**Questions**
• a. Reproduce the part of the article on sharing Terraform state that begins at the words "What is Terraform" and stops after the words "updated, or destroyed.", word for word.
• b. Carry the article on sharing Terraform state further, picking up right after its last sentence.

**Selected passage**
How to Share Terraform State

This post is part of a series on Terraform State.

Terraform state is how your code understands the infrastructure it controls, acting as a record of deployed resources. When multiple teams or configurations need to interact, sharing this state effectively becomes a core requirement for collaboration. This article explains Terraform state, the methods for secure sharing across deployments, and how managed platforms like Scalr and Terraform Cloud simplify the process.

What is Terraform State?

At its core, Terraform state is a snapshot of your infrastructure. When you run terraform apply, Terraform records the mapping between your configuration and the real-world resources it created. This state file, typically named terraform.tfstate, is essential for Terraform to:

• Track resources: Know which resources it manages.
• Plan changes: Understand the current state of your infrastructure to determine what needs to be created, updated, or destroyed.
• Manage metadata: Store resource attributes and dependencies.

Without a valid state file, Terraform has no idea what it's managing, leading to potential resource duplication or accidental destruction — commonly known as drift.

Dependencies Between Terraform State Files

While a single Terraform configuration often generates a single state file, real-world deployments rarely live in isolation. Often, one set of Terraform state files depends on another. For example:

• A networking team might deploy a VPC and subnets, with the details stored in a Terraform state file.
• An application team might then deploy EC2 instances into those subnets, with the details stored in a different state file.
• A database team might deploy an RDS instance, and the application team needs its endpoint, which is stored in the database state file.

In these scenarios, the output of one Terraform deployment (e.g., VPC ID, subnet IDs, database endpoint) becomes an input for another. Without a mechanism to share these outputs, each team would have to manually discover and input these values, which is error-prone and defeats the purpose of IaC.

When to Share State Between Terraform Deployments

Sharing Terraform state becomes invaluable in several common scenarios:

• Modular infrastructure: When you break down your infrastructure into logical, independent Terraform modules (e.g., network, compute, database). Each module manages its own state, but outputs from one are consumed by others.
• Multi-team environments: Different teams own different pieces of infrastructure, but their components need to interact. A network team deploys all network infrastructure, and application teams read the network state files to consume outputs.
• Environments (dev, staging, prod): While each environment typically has its own distinct state, there may be shared foundational elements (e.g., a core shared services VPC) whose state needs to be accessible across environments.
• Centralized data: Common data points like a shared S3 bucket name or an IAM role ARN that multiple deployments need to reference.

Security Best Practices for Sharing State

Sharing Terraform state, while powerful, introduces security considerations:

Sensitive data. Terraform state can contain sensitive information like database passwords, API keys, or private IP addresses.

• Never commit terraform.tfstate files directly to version control.
• Use remote backends (S3, Azure Blob Storage, GCS) that encrypt state at rest.
• Use secret management tools (AWS Secrets Manager, Azure Key Vault, HashiCorp Vault) to store and retrieve sensitive values, referencing them in your Terraform configuration rather than hardcoding them.

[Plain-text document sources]
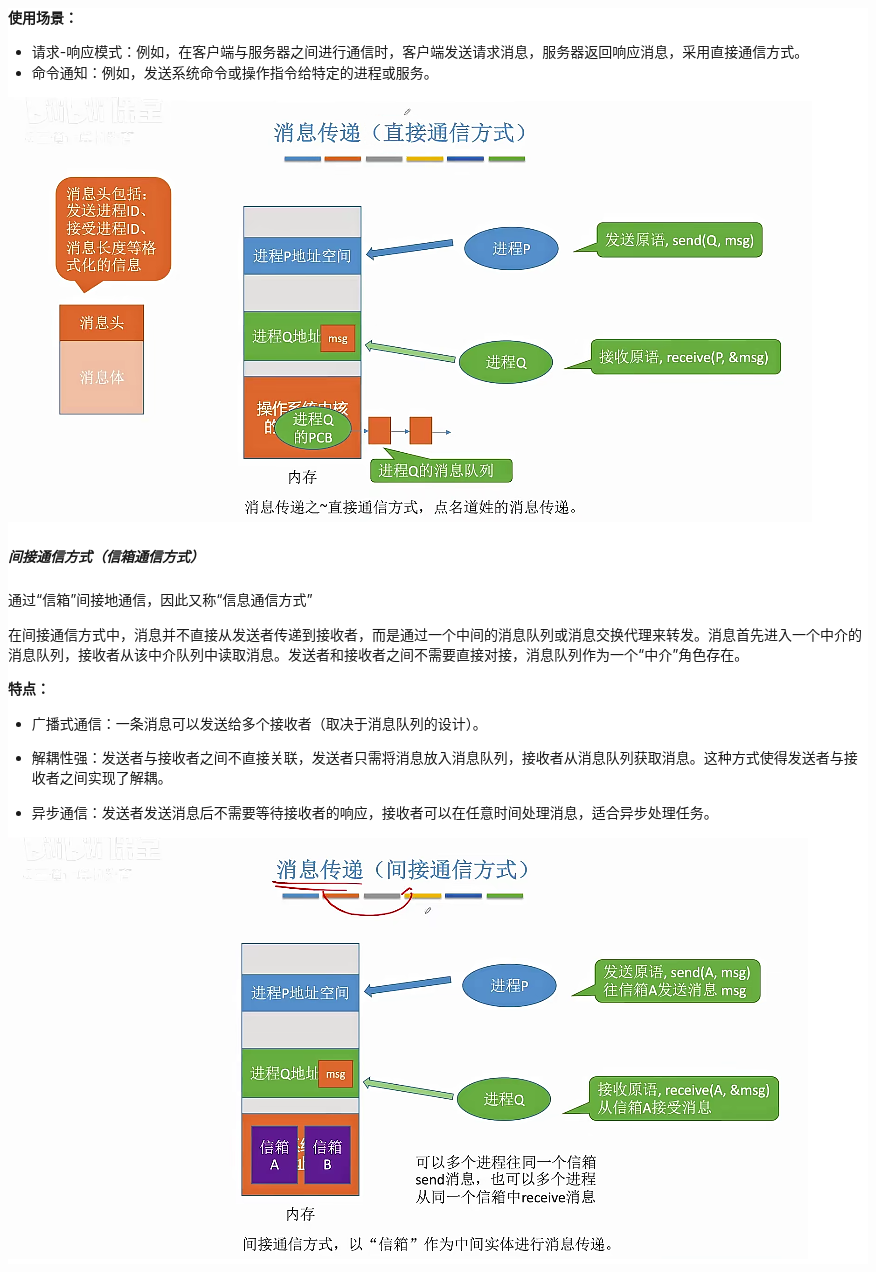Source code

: **使用场景：**

- 请求-响应模式：例如，在客户端与服务器之间进行通信时，客户端发送请求消息，服务器返回响应消息，采用直接通信方式。
- 命令通知：例如，发送系统命令或操作指令给特定的进程或服务。

![214进程通信直接通信方式](/images/basics/计算机操作系统/2/1/5/214进程通信直接通信方式.png)


##### 间接通信方式（信箱通信方式）

通过“信箱”间接地通信，因此又称“信息通信方式”

在间接通信方式中，消息并不直接从发送者传递到接收者，而是通过一个中间的消息队列或消息交换代理来转发。消息首先进入一个中介的消息队列，接收者从该中介队列中读取消息。发送者和接收者之间不需要直接对接，消息队列作为一个“中介”角色存在。

**特点：**

- 广播式通信：一条消息可以发送给多个接收者（取决于消息队列的设计）。

- 解耦性强：发送者与接收者之间不直接关联，发送者只需将消息放入消息队列，接收者从消息队列获取消息。这种方式使得发送者与接收者之间实现了解耦。

- 异步通信：发送者发送消息后不需要等待接收者的响应，接收者可以在任意时间处理消息，适合异步处理任务。

![215进程通信间接通信方式](/images/basics/计算机操作系统/2/1/5/215进程通信间接通信方式.png)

**Answers by task**
• a.
What is Terraform State?

At its core, Terraform state is a snapshot of your infrastructure. When you run terraform apply, Terraform records the mapping between your configuration and the real-world resources it created. This state file, typically named terraform.tfstate, is essential for Terraform to:

• Track resources: Know which resources it manages.
• Plan changes: Understand the current state of your infrastructure to determine what needs to be created, updated, or destroyed.

• b.
Access control (least privilege). Not everyone needs access to all state files.

• Implement strict IAM policies (AWS), RBAC (Azure/GCP), or workspace permissions (Terraform Cloud / Scalr) to control who can read, write, and modify state.
• Differentiate read-only access (for consuming outputs) from write access (for managing resources).

State locking. Concurrent operations on the same state file can corrupt it.

• Ensure your remote backend supports state locking. Most cloud storage backends and dedicated Terraform platforms like Terraform Cloud or Scalr offer state locking out of the box.

State history and rollback. Leverage remote backends that provide versioning for state files. This allows you to revert to a previous working state if a deployment goes wrong.

Auditing. Enable logging and auditing for your state backend to track who accessed and modified state files. Dedicated Terraform platforms make this much easier.

Sharing State with Open-Source Terraform

When operating with open-source Terraform alone — without a managed platform — state management and sharing become your responsibility. The core mechanism is the remote backend: cloud object storage that holds your terraform.tfstate file in a centralized, accessible location.

This approach requires you to manually configure the backend and often set up supporting services for state locking.

Configuring a Remote Backend

The most common approach is cloud object storage, which offers high durability, versioning, and often built-in locking.

General steps:

1. Choose a backend — Amazon S3, Azure Blob Storage, or Google Cloud Storage.
2. Create the storage resource — manually create the bucket/container before running terraform init.
3. Configure the Terraform backend — add a backend block to your root module.

AWS S3. Prerequisites:

• An S3 bucket (with versioning enabled).
• A DynamoDB table with a primary key LockID (string) for state locking.
• IAM permissions for the users/roles running Terraform.

terraform {
  backend "s3" {
    bucket         = "my-terraform-state-bucket"
    key            = "path/to/my/terraform.tfstate"
    region         = "us-east-1"
    encrypt        = true
    dynamodb_table = "terraform-lock-table"
  }
}

Azure Blob Storage. Prerequisites: storage account and container, and the "Storage Blob Data Contributor" role on the identity running Terraform. Azure Blob Storage provides its own locking mechanism.

terraform {
  backend "azurerm" {
    resource_group_name  = "tfstate-rg"
    storage_account_name = "myazuretfstateaccount"
    container_name       = "tfstate"
    key                  = "path/to/my/terraform.tfstate"
  }
}

Google Cloud Storage. Prerequisites: a GCS bucket with object versioning enabled, and the "Storage Object Admin" role on the identity running Terraform. GCS provides native state locking.

terraform {
  backend "gcs" {
    bucket = "my-gcs-terraform-state-bucket"
    prefix = "path/to/my/states"
  }
}

After defining the backend block, run terraform init. Terraform detects the backend configuration and prompts you to migrate any existing local state.

Sharing Outputs with terraform_remote_state

Once your state is in a remote backend, other Terraform configurations (in different directories or even different Git repositories) can access its outputs using the terraform_remote_state data source. For a deeper dive on the output block itself — arguments, for expressions, sensitive flags, and child-module outputs — see Terraform Outputs: How to with Examples.

data "terraform_remote_state" "network" {
  backend = "s3"
  config = {
    bucket         = "my-terraform-state-bucket"
    key            = "path/to/my/network-terraform.tfstate"
    region         = "us-east-1"
    dynamodb_table = "terraform-lock-table"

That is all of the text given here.